(Source material)

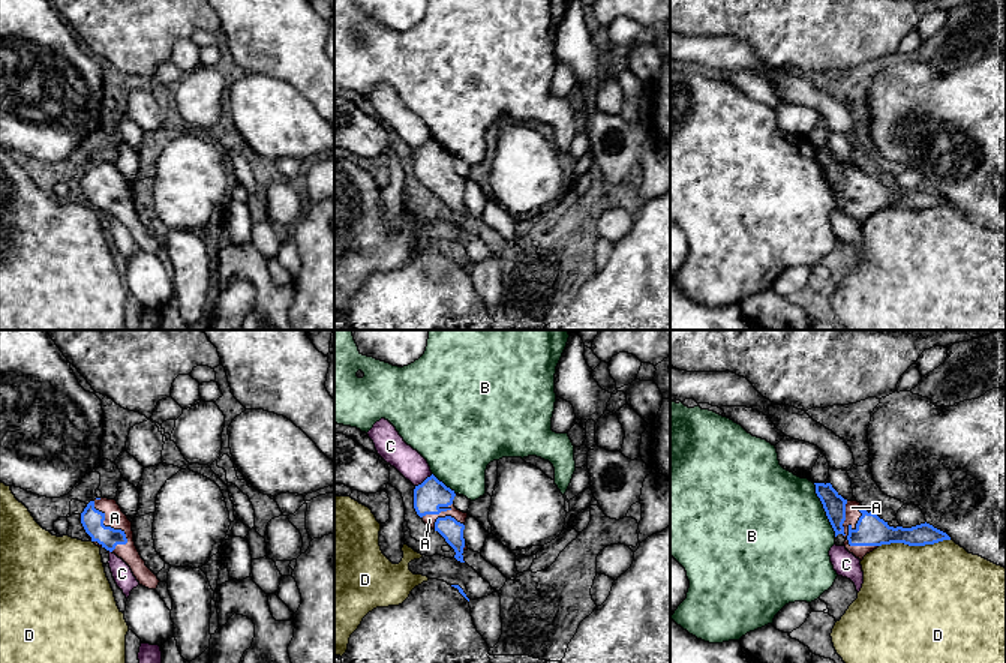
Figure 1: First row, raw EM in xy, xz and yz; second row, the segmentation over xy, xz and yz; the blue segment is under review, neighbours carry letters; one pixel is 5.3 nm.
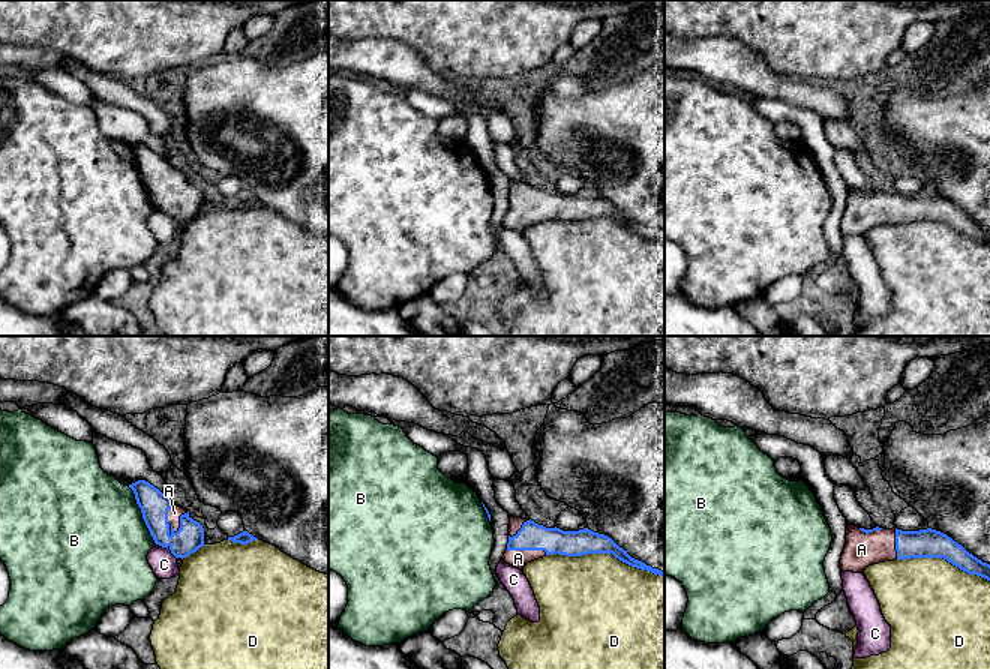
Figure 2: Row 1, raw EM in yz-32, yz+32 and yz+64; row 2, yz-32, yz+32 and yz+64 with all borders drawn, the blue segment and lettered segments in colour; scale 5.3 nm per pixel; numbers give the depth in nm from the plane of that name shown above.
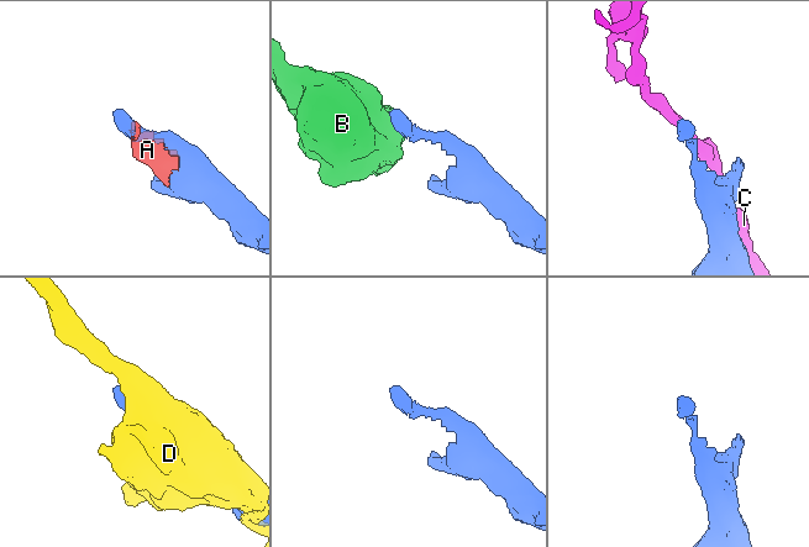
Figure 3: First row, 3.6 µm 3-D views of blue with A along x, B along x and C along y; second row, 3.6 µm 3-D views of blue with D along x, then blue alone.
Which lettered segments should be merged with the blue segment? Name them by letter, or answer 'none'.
A

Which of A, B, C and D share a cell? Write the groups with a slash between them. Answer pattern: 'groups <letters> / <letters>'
groups A / B / C / D

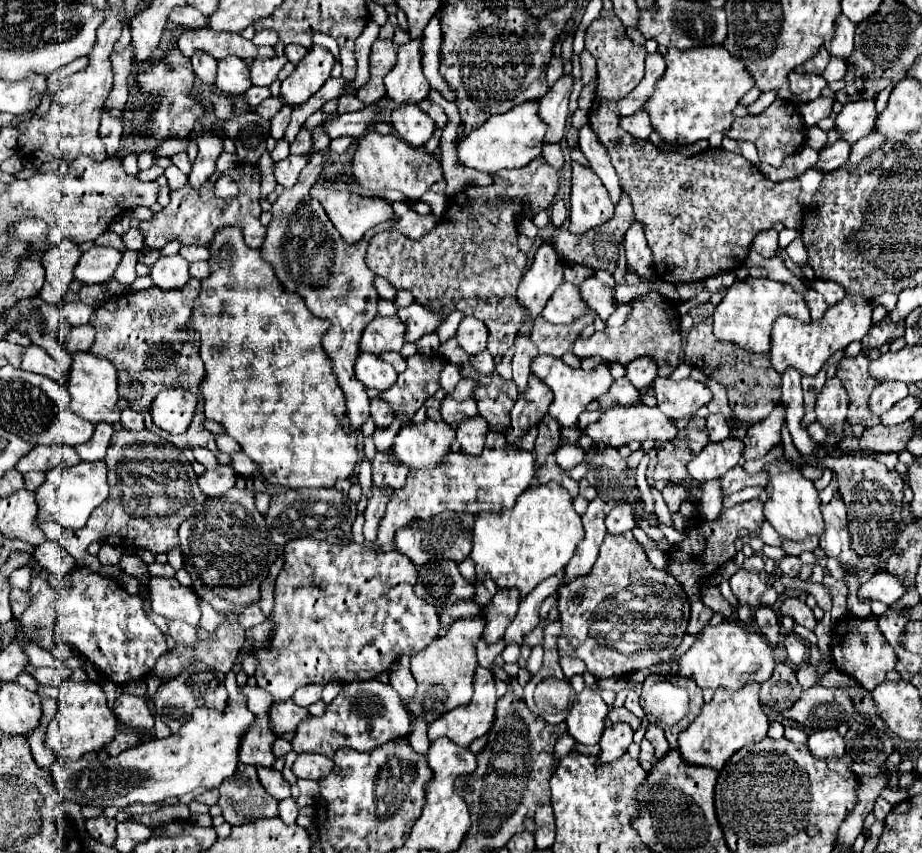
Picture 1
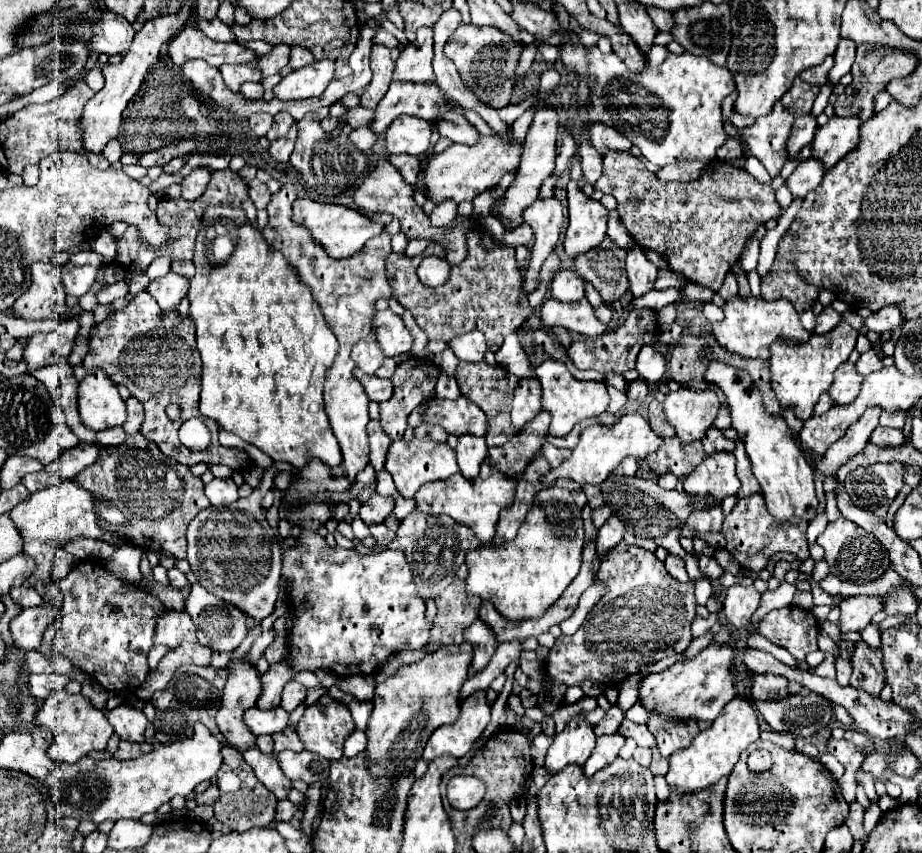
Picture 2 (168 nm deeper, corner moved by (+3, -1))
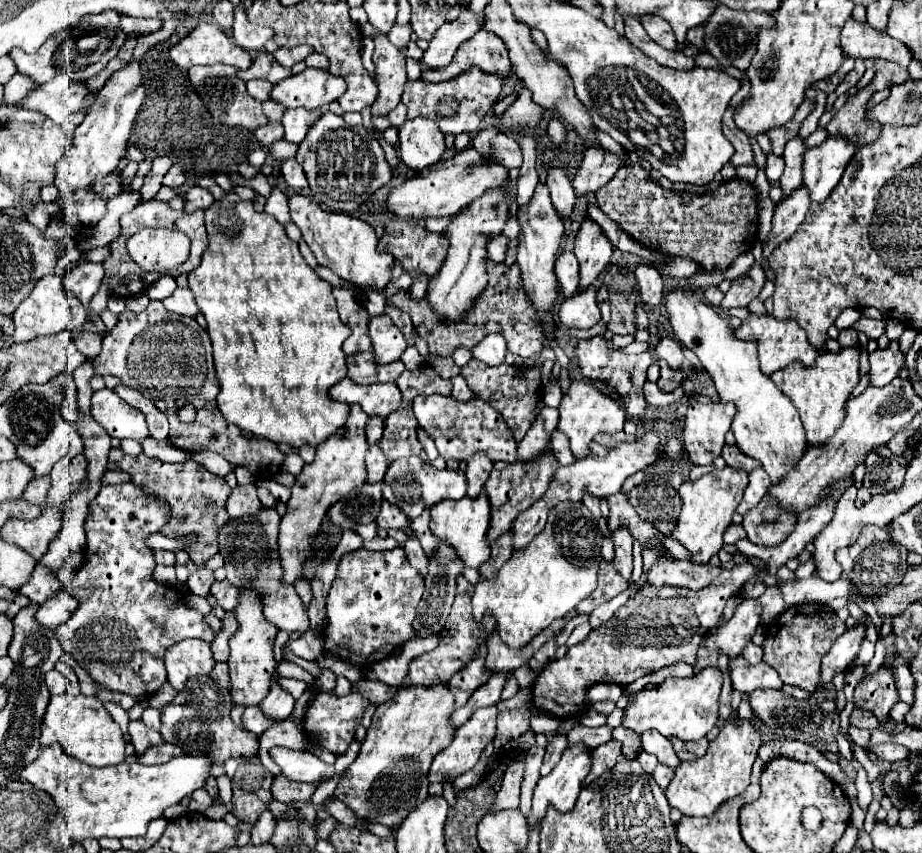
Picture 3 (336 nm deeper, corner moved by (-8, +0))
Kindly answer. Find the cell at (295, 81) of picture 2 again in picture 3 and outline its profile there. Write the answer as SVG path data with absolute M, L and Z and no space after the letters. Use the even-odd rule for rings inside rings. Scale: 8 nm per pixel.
M307 67L303 73L279 81L271 89L269 99L281 103L285 109L305 107L313 111L329 105L331 101L337 101L345 89L347 85L341 77L335 77L323 69Z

(End Source material)

About this exercise: Give the count of lines in the material containing "corner". The reply is that number alone.

Solution for this exercise: 2